Go on a #HockingHiatus: Five Ways Nature Can Make You Happier & Healthier
Hiatus. Escape. Freedom. The great outdoors.
Sounds good right about now, doesn’t it?
But it isn’t that easy, right? There’s bills to pay. Friends and family depending on you. Not to mention your job.
But what if someone told you there’s a way to incorporate that dream of peace, silence and rejuvenation into your life?
This isn’t some ploy to sell a Hocking Hills travel package or convince you that a visit to the region would suddenly solve all your problems.
That’s not what this is about. This, my fellow traveler, is about you.
Of course, not everyone has the fortune to take a month to restart or have the pleasure of working at Hocking Hills Tourism Association. But, that doesn’t mean those who do can’t help provide some valid arguments and motivation to finally unplug and just get away from it all.
For you, that reprieve may be found on the beach, the mountains, Europe or maybe even that cozy chair in your backyard.
If you like, Hocking Hills could even provide the solstice you’re looking for.
Either way, there’s a reason great minds of the past and present have returned to nature in times of need. When, in times of turbulence, they still find appreciation in the silence and beauty of pretty green things and the life it sustains.
Turns out, it feeds not just your heart and soul, but your health, too.
It’s true, scientifically proven fact.
So, as if you needed another reason to go on hiatus (just in case). Here are a few facts to help convince your boss, friends, significant other, family – and even yourself -- that it’s high time to hit the trials:
- Nature helps to reduce stress
Though how exactly nature impacts our health is still a bit hazy, scientists agree that it’s good for us, especially when trying to lower stress. Even just a window with a good view of trees and grass can affect people’s health. People in hospitals recover faster, students perform better in school and there’s less violence. Short doses of nature, when observing the central nervous system, proved to help regulate hormones, respiration, heart rate and even sweating, sharpening folks’ performances and calming them down.

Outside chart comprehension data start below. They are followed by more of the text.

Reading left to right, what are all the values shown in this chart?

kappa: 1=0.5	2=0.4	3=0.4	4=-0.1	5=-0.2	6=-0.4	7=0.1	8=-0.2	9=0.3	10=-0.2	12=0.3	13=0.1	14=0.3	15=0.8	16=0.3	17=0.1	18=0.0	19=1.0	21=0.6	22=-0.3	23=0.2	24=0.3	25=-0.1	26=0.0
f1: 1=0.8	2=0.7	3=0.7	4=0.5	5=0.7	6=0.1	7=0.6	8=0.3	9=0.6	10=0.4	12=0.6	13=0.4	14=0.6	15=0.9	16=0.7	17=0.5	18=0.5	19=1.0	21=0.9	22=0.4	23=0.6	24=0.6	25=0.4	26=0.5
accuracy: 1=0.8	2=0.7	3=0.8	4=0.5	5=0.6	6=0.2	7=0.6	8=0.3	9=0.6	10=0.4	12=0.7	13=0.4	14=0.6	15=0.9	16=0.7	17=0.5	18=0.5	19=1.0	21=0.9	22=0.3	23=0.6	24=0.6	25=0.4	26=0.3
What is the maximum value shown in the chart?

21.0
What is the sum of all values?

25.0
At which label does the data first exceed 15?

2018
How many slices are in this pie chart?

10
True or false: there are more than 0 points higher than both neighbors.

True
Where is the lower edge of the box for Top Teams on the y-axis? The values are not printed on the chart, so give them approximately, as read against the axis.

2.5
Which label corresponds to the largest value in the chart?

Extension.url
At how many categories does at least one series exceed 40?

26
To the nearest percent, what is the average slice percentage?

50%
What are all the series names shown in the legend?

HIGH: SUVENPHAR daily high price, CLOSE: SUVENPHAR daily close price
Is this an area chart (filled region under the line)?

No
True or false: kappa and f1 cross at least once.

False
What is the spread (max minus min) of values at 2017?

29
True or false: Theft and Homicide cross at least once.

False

Looking for a tranquil spot in Hocking Hills? We suggest a visit to Rose Lake. The area doesn’t have as much foot traffic compared to other park sites. A long walk around the lake, paired with the sounds of water, could turn any stressful situation into a can-do day.
- Nature can make you happier
It’s no secret people naturally respond positively with things that are good for them. For instance, trees offer a sense of protection and nutrients thanks to shade, fruits and nuts. The thinking behind it is these things that are good for people, are things they actually like, especially if they help us, which is why natural subsidence can give folks the lift they need.
Need a bit more joy while at Hocking? It may be time to consider a nice long massage at one of our member’s cabins or the Spa and Inn at Cedar Falls. Either way, it’s a great opportunity to take that gloom and do something good for you.
- It can literally lift you out of mental fatigue
There’s something about a natural setting that helps to clear the mind. There’s not as much stimulation or distraction when out in the wilderness. Scent can also play a part as smells like jasmine, lilac, roses and pine have proven to be helpful in easing those mental headaches.
If you’re in search of a place to clear your thoughts and think more clearly, try a hike to Airplane Rock. As a less populated trail with a high view overlooking the valley, it provides a secluded spot to think things out and stop to smell all the pretty things.
- It helps you lose weight and regulate blood flow
With the release of certain hormones, the body positively responds to being outdoors. In fact, there’s studies that show people that live in more country-like settings are healthier than those city-dwellers. Staying active does play a part, as well, which is easy to do while you’re outside enjoying those rays and the hobbies that come with it, like swimming or hiking. More frequent movement inherently helps to regulate blood flow.
Hocking Hill’s list of activities and events at explorehockinghills.com/events is a great place to start when looking for inspiration to get moving and involved. Listings range from hikes, 5ks and more.
- It prevents disease
When a group of Dutch researchers examined people who lived within a half mile of green space in 2009, they found a lower rate of at least 15 diseases ranging from not just depression and anxiety, but heart disease, diabetes, asthma and migraines. Just last year, an international questionnaire found that people who lived in neighborhoods that simply had more trees had better heart and metabolic health.
Take a walk through all the pretty green things and check out Rockbridge. Near the park, a brisk walk through a field and a gorgeous view would make anyone smile. Especially in the winter.